_What the exercise asks_. Filter the listing below, keeping every line that holds "modificado".

_Source information_.
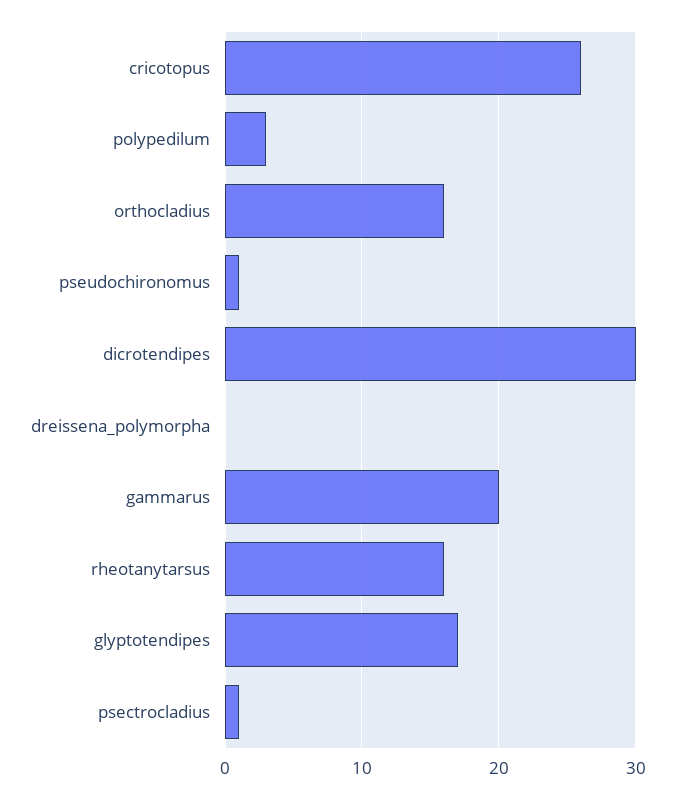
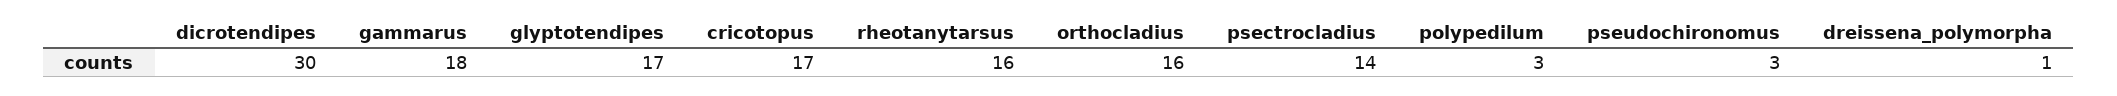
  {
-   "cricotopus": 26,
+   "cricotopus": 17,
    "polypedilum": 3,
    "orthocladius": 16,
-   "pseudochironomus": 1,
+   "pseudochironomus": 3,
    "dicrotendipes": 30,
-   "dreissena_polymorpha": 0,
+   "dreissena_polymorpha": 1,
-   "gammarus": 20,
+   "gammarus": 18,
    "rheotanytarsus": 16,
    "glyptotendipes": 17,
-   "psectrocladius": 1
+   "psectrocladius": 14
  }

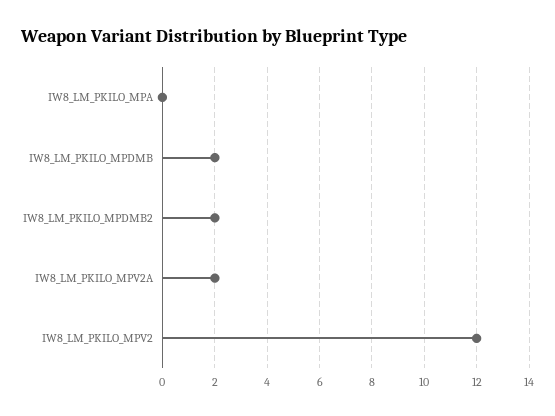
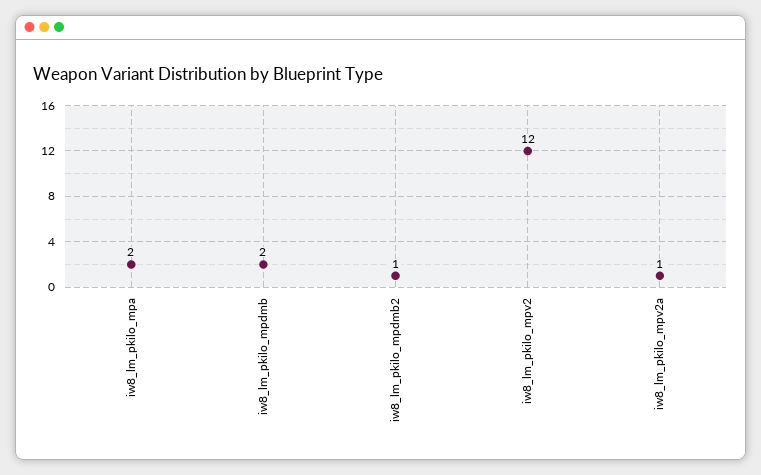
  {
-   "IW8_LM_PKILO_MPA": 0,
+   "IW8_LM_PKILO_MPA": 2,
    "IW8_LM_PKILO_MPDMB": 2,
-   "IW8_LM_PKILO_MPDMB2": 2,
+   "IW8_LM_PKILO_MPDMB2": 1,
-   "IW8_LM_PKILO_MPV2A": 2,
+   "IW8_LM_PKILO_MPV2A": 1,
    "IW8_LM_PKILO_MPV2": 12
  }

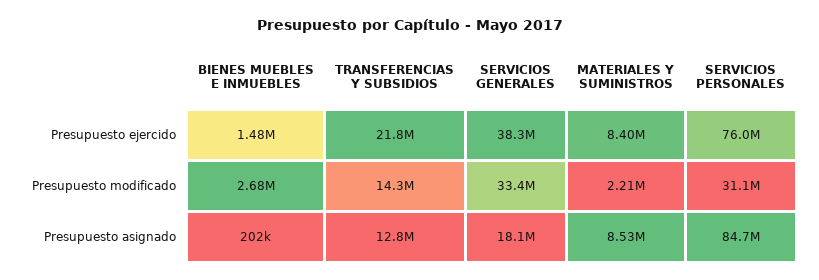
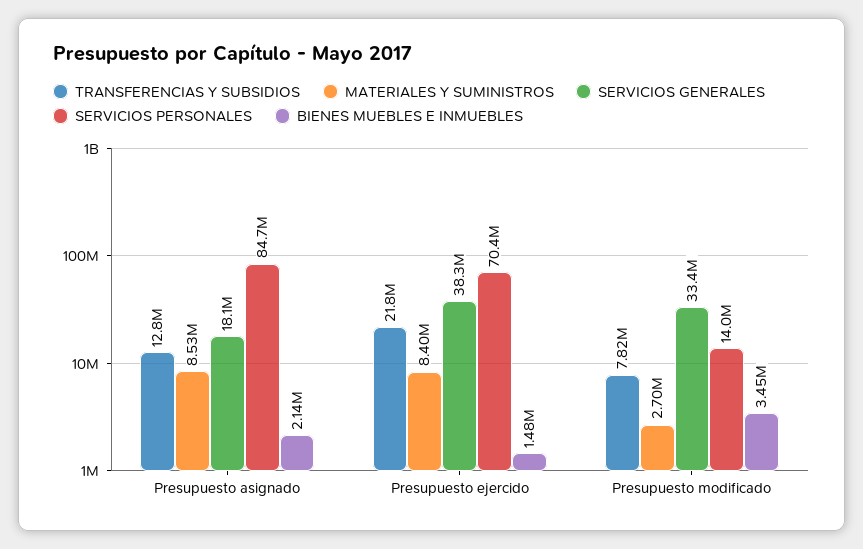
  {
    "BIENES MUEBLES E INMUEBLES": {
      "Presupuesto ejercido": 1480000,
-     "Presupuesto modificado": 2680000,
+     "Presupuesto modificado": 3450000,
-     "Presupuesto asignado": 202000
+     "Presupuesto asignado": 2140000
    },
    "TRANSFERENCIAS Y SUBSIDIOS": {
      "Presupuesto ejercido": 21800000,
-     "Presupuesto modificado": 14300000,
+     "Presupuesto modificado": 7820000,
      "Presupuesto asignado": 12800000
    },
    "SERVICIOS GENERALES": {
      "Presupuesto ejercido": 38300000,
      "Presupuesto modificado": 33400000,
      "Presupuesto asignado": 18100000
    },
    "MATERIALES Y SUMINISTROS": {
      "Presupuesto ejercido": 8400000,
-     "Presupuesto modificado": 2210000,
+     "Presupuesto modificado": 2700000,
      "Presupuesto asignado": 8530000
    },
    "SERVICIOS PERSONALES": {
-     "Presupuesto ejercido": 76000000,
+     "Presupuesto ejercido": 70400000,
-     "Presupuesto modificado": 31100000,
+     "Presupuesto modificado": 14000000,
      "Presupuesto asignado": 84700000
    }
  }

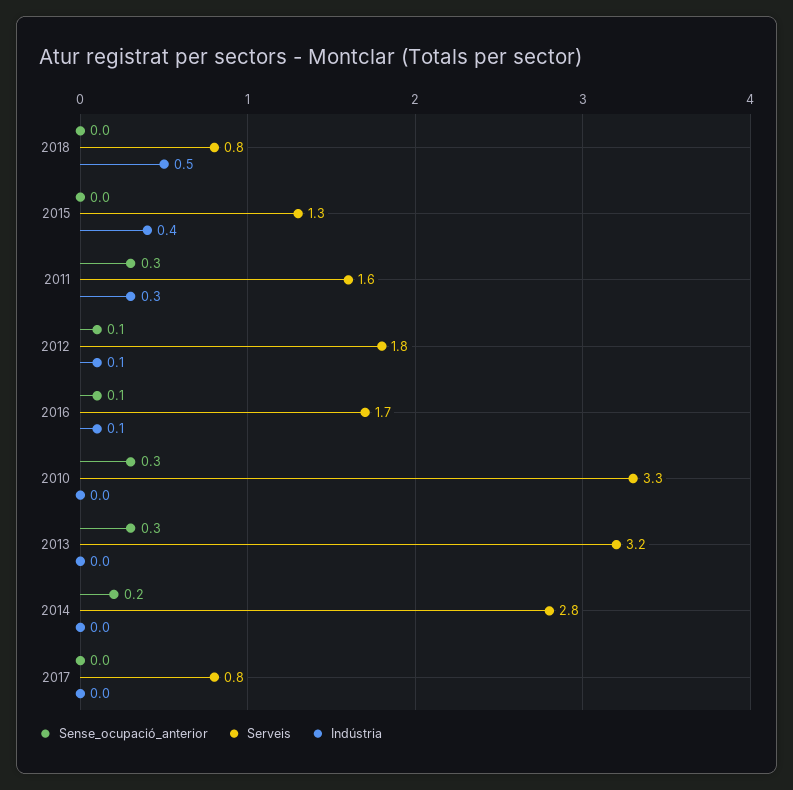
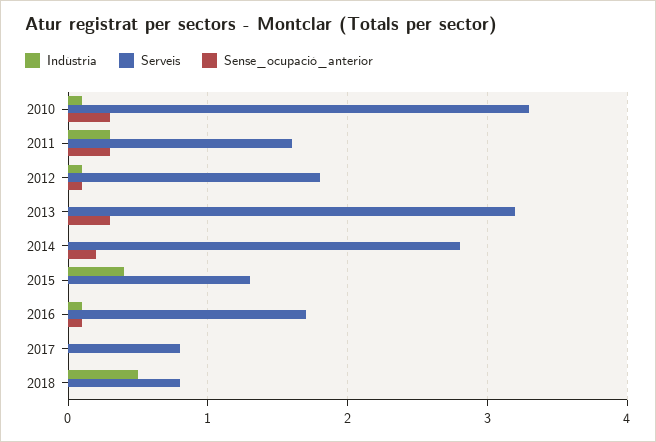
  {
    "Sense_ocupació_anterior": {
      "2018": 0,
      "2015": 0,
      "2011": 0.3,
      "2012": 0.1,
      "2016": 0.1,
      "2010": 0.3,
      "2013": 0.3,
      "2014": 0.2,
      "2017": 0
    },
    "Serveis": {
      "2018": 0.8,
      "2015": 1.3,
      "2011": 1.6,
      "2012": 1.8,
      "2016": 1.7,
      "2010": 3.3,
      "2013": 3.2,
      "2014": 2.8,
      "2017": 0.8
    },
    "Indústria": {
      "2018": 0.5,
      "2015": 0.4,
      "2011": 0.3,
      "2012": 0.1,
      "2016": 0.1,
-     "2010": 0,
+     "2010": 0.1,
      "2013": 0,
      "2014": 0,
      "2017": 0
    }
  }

_Solution to this problem_.
-     "Presupuesto modificado": 2680000,
+     "Presupuesto modificado": 3450000,
-     "Presupuesto modificado": 14300000,
+     "Presupuesto modificado": 7820000,
      "Presupuesto modificado": 33400000,
-     "Presupuesto modificado": 2210000,
+     "Presupuesto modificado": 2700000,
-     "Presupuesto modificado": 31100000,
+     "Presupuesto modificado": 14000000,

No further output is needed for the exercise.